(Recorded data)
----
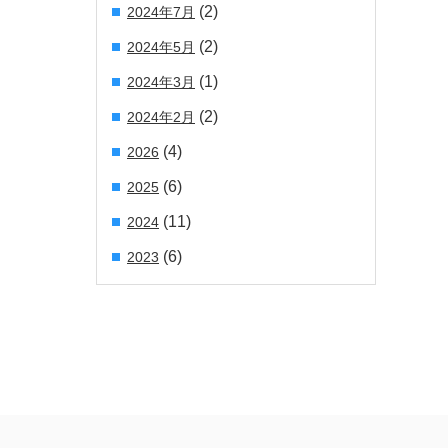
(2)
2024年7月
(2)
2024年5月
(1)
2024年3月
(2)
2024年2月
(4)
2026
(6)
2025
(11)
2024
(6)
2023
----
WHAT THIS TASK INVOLVES:
Write out the text read from all of the items above, keeping every line as it appears. Leave the pictures out of your answer.

WRITTEN ANSWER:
(2)
2024年7月
(2)
2024年5月
(1)
2024年3月
(2)
2024年2月
(4)
2026
(6)
2025
(11)
2024
(6)
2023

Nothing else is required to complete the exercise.